Our test helmet in size medium weighs 270 grams. Serotta’s website says that it’s CPSC certified, but our test helmet bears only the EN 1078 decal. If you buy from Serotta, the Catlike Whisper Plus comes with a carrying case, and a visor and spare pads are available as accessories.
It’s nice. As you’d expect, the ventilation is about as good as I’ve ever experienced. The sensation of air actually flowing over my head has been welcome on hot afternoon rides, especially compared to the Giro Prolight I usually wear.
The Whisper Plus is comfortable. Retention is good, shell shape is good, and I don’t have any major complaints about the rear retention system. The release buttons are balky to operate, but it’s not a deal breaker. I like that the band itself is made of flexible material rather than hard plastic, and it’s padded at the back.
My only major issue has been the straps and Y-buckles under the ears. The straps don’t want to lay flat and the buckles tend to twist outward, away from my face. Maybe over time the material will relax, but for now it’s been annoying. It’s my number one pet peeve, especially considering that Giro somehow figured out how to make non-adjustable Y-junctions on the Prolight straps lay flat and fit perfectly.
More info: Serotta.com
Lazer Helium – $220
Lazer has been hinting about the Helium since about this time last year, but design and delivery issues delayed widespread availability until recently.
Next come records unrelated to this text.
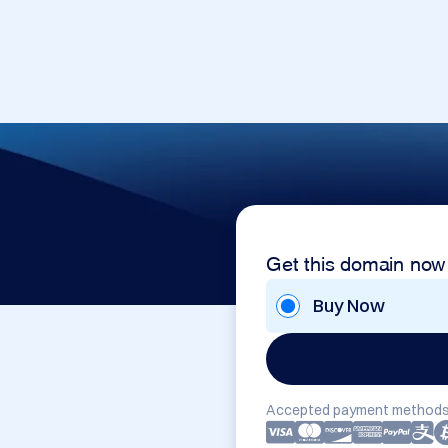
Get this domain now
Buy Now
Accepted payment methods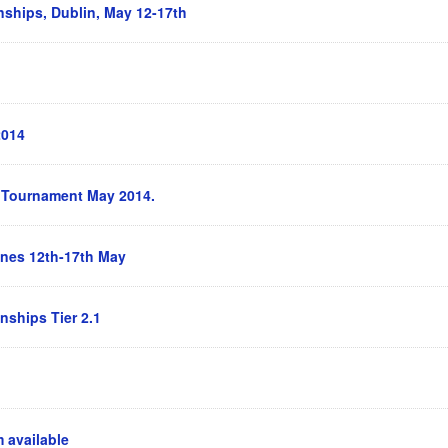
ships, Dublin, May 12-17th
2014
s Tournament May 2014.
nes 12th-17th May
ships Tier 2.1
 available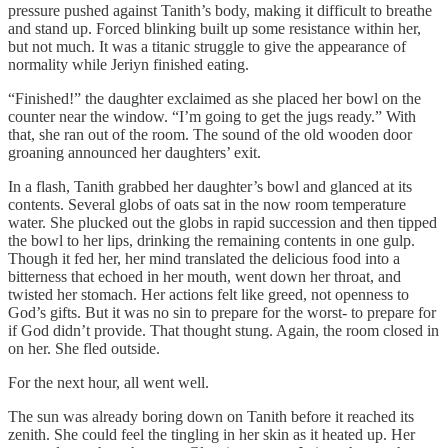
pressure pushed against Tanith’s body, making it difficult to breathe
and stand up. Forced blinking built up some resistance within her,
but not much. It was a titanic struggle to give the appearance of
normality while Jeriyn finished eating.
“Finished!” the daughter exclaimed as she placed her bowl on the
counter near the window. “I’m going to get the jugs ready.” With
that, she ran out of the room. The sound of the old wooden door
groaning announced her daughters’ exit.
In a flash, Tanith grabbed her daughter’s bowl and glanced at its
contents. Several globs of oats sat in the now room temperature
water. She plucked out the globs in rapid succession and then tipped
the bowl to her lips, drinking the remaining contents in one gulp.
Though it fed her, her mind translated the delicious food into a
bitterness that echoed in her mouth, went down her throat, and
twisted her stomach. Her actions felt like greed, not openness to
God’s gifts. But it was no sin to prepare for the worst- to prepare for
if God didn’t provide. That thought stung. Again, the room closed in
on her. She fled outside.
For the next hour, all went well.
The sun was already boring down on Tanith before it reached its
zenith. She could feel the tingling in her skin as it heated up. Her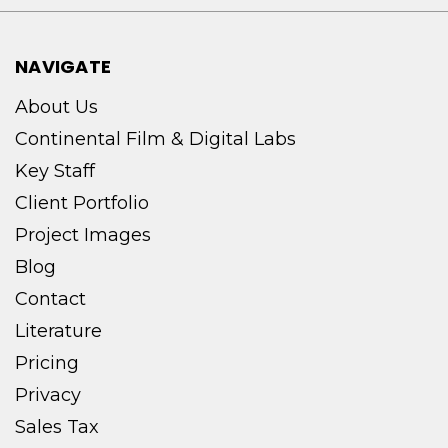
NAVIGATE
About Us
Continental Film & Digital Labs
Key Staff
Client Portfolio
Project Images
Blog
Contact
Literature
Pricing
Privacy
Sales Tax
By all indications, the wait has been worth it, even if the Helium’s weight doesn’t actually shave much from its predecessor, the Genesis. The Genesis I wore all last winter (and described in VeloNews May 2010) weighed 311 grams; the new Helium in the same XXS-S size weighs 303 grams.
I like Lazer’s latest lid mostly because the straps and retention system are more comfortable. The Helium still depends on the RollSys thumb wheel to tighten or loosen a retention band that wraps fully around your head. But now, compared to the Genesis, the band is lighter, less rigid, and perforated across the front for ventilation. Additionally, the rear retention frame is made of lighter, more minimalist and flexible plastic. The lobes of the frame don’t dig into my head as they did on the Genesis.
The Helium straps are made from lighter, more flexible webbing. On the Genesis, the straps wouldn’t lay flat — they twisted outward in front of my ears. It felt weird and bugged the daylights out of me. I still think Lazer could improve the anchor points and routing of the straps so they lay flatter, perhaps by moving the front strap forward and the rear lower on the helmet. But the lighter, more flexible webbing of the Helium is a big improvement. I can feel it still wants to twist in front of the ears, but the flexible material does a much better job staying put.
Overall, the shell shape differs little from the Genesis. Fit and ventilation are about the same, which is to say perfectly adequate but not exceptional.
Is the Helium’s $45 premium over the perfectly good Genesis worth it? In my case, I’d pay it just to get the lighter straps and perforated retention band. But if you weren’t having problems with your Genesis like I did, then you’d be fine sticking with it.